Sunday, May 9, 2010

M Is for the Mudflaps

I figure everyone with a pulse, or an approximation, is waxing poetic today in honor of Mother's Day, as well we should except....my mom is a tough old broad who wrangled six of us to adulthood, the last three for a significant distance without her partner of (at that time) nearly thirty years. At some point today, unless I beat her to the phone call, she'll call to wish my wife a Happy Mother's Day and then walk across the street to the beach on the ocean where she lives in Florida. Don't ask her what the Spanish word for snow is because Mom hates snow, really hates snow.

When I was a kid, Mom was more than unflappable, she was a force of nature and in the nearly three decades since the death of her husband, all of her children, joined by grandchildren and now great-grand children have watched her lead the life she wishes after taking care of so many of us for so long. Mom came to visit Sigrid and me and our two children when we all still lived in Germany.

She and Franz and Anni Schubert, Sigrid's parents, got along wonderfully well even though they shared not a single syllable of a common language. Sigrid's mom was a Rubble Woman upon whose back the Federal Republic of Germany became the economic engine of Europe in the decade after World War II. Anni's husband passed some years ago. The two women took, and take, no shit from anybody and raised children pretty much who are the same way.

My sisters, Evan, Kara and Jill are accomplished, masterful and successful. They take care of their own families with the same devotion and also the same discipline (no feet on tables, no glasses without coasters) as their mother did them. Glenn, Russ and Joe are fortunate to have them in their lives and smart enough to know it.

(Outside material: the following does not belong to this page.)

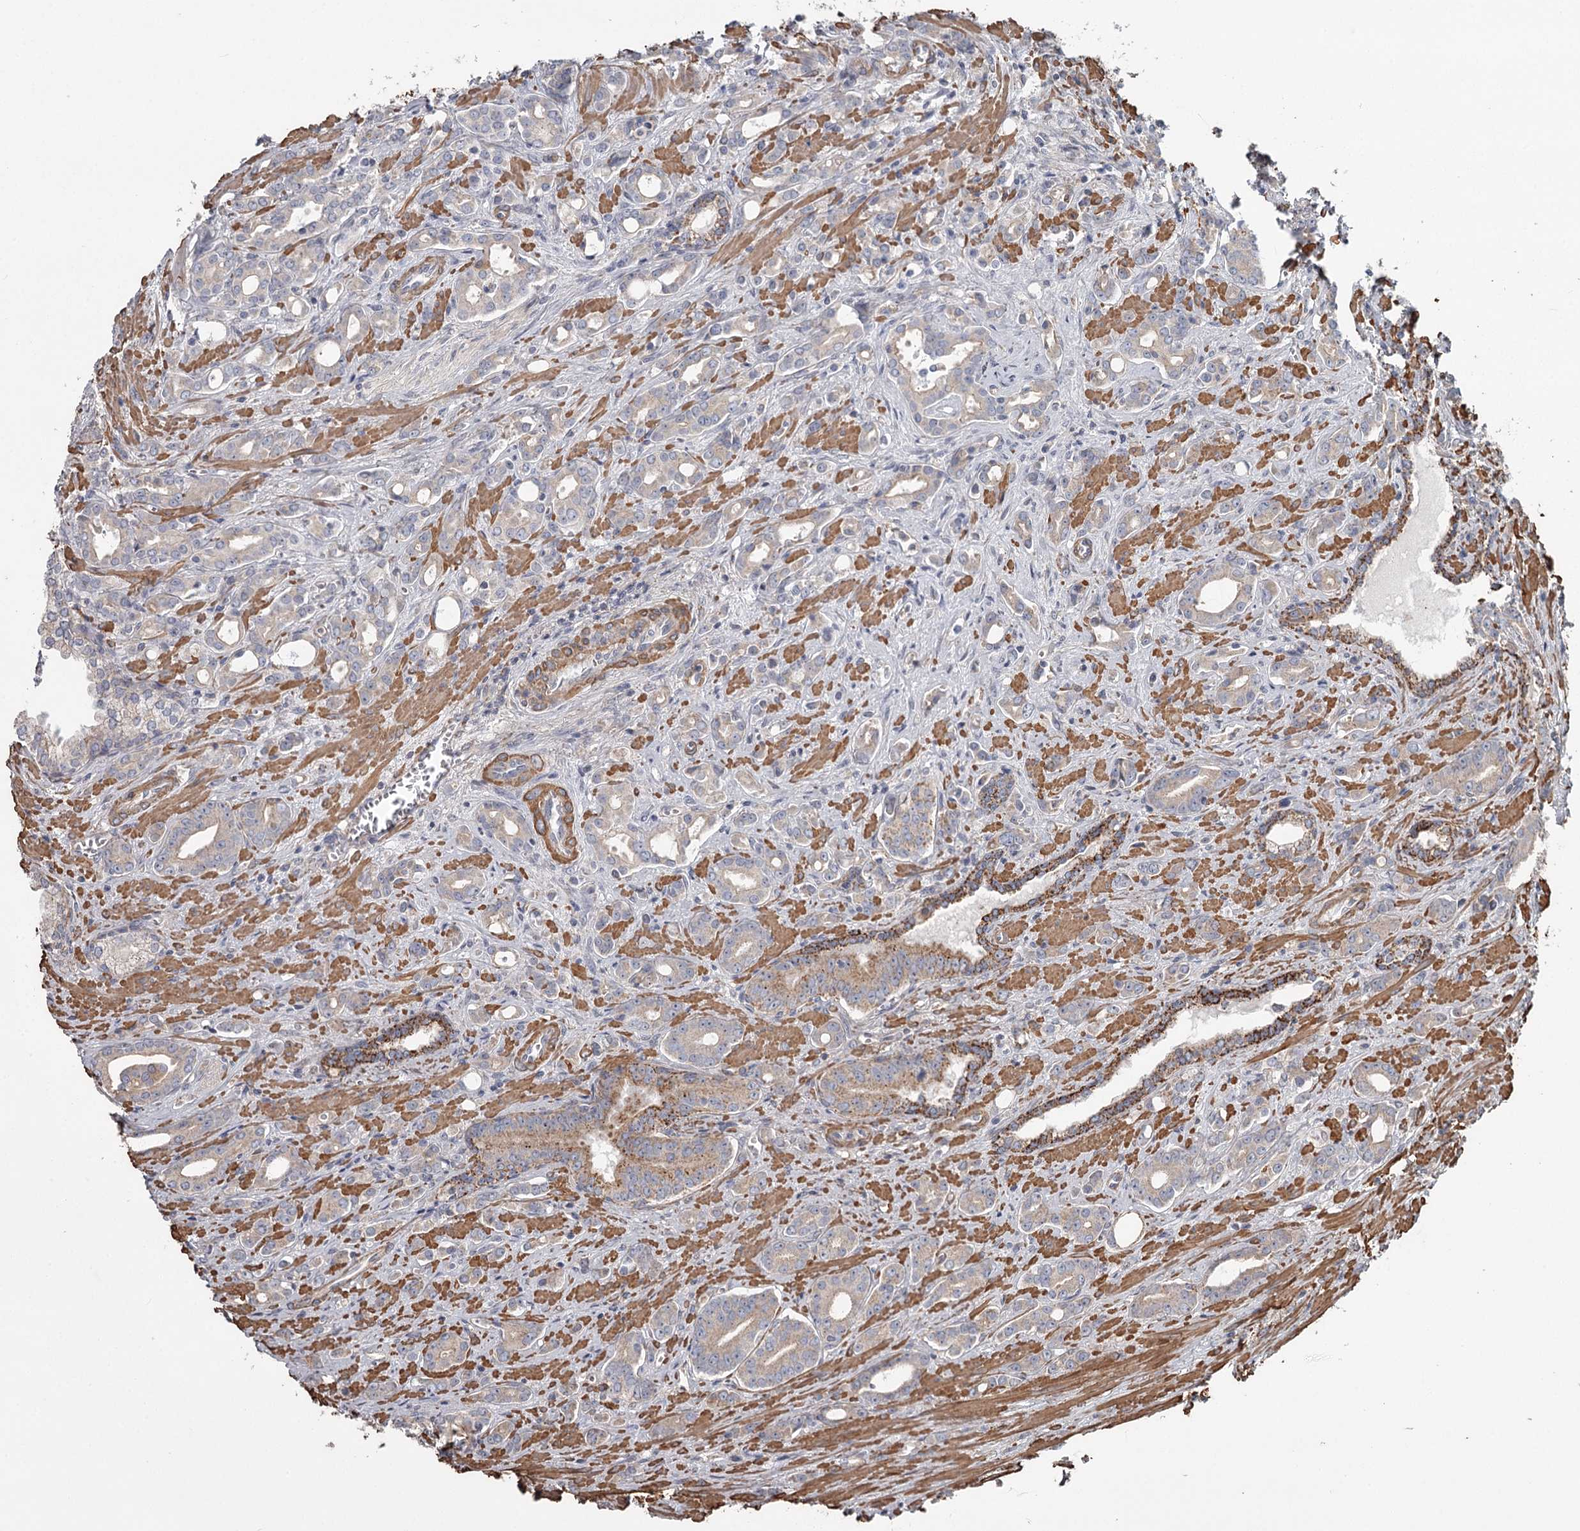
{"staining": {"intensity": "moderate", "quantity": "<25%", "location": "cytoplasmic/membranous"}, "tissue": "prostate cancer", "cell_type": "Tumor cells", "image_type": "cancer", "snomed": [{"axis": "morphology", "description": "Adenocarcinoma, High grade"}, {"axis": "topography", "description": "Prostate"}], "caption": "Brown immunohistochemical staining in human adenocarcinoma (high-grade) (prostate) reveals moderate cytoplasmic/membranous expression in approximately <25% of tumor cells.", "gene": "DHRS9", "patient": {"sex": "male", "age": 72}}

I and my two brothers, Kelly and Adam, are married to women, Sigrid, Linda and Margaret whose Moms raised them to give us the confidence every day to go out into the world and try to reinvent it in our own image and, when we come home at the end of each day, defeated but undaunted, to convince us we can begin again on the morrow because of their love and support. I think at last count we have collectively two point three boxcars of children, some with families of their own.

I realize you fear with my diabetes being so sweet puts me in danger of being terminally mushy. No worries, I'm not, as I choose to invoke the deathless words of Ray Wylie Hubbard to close. Love ya, Mom(s), all of you.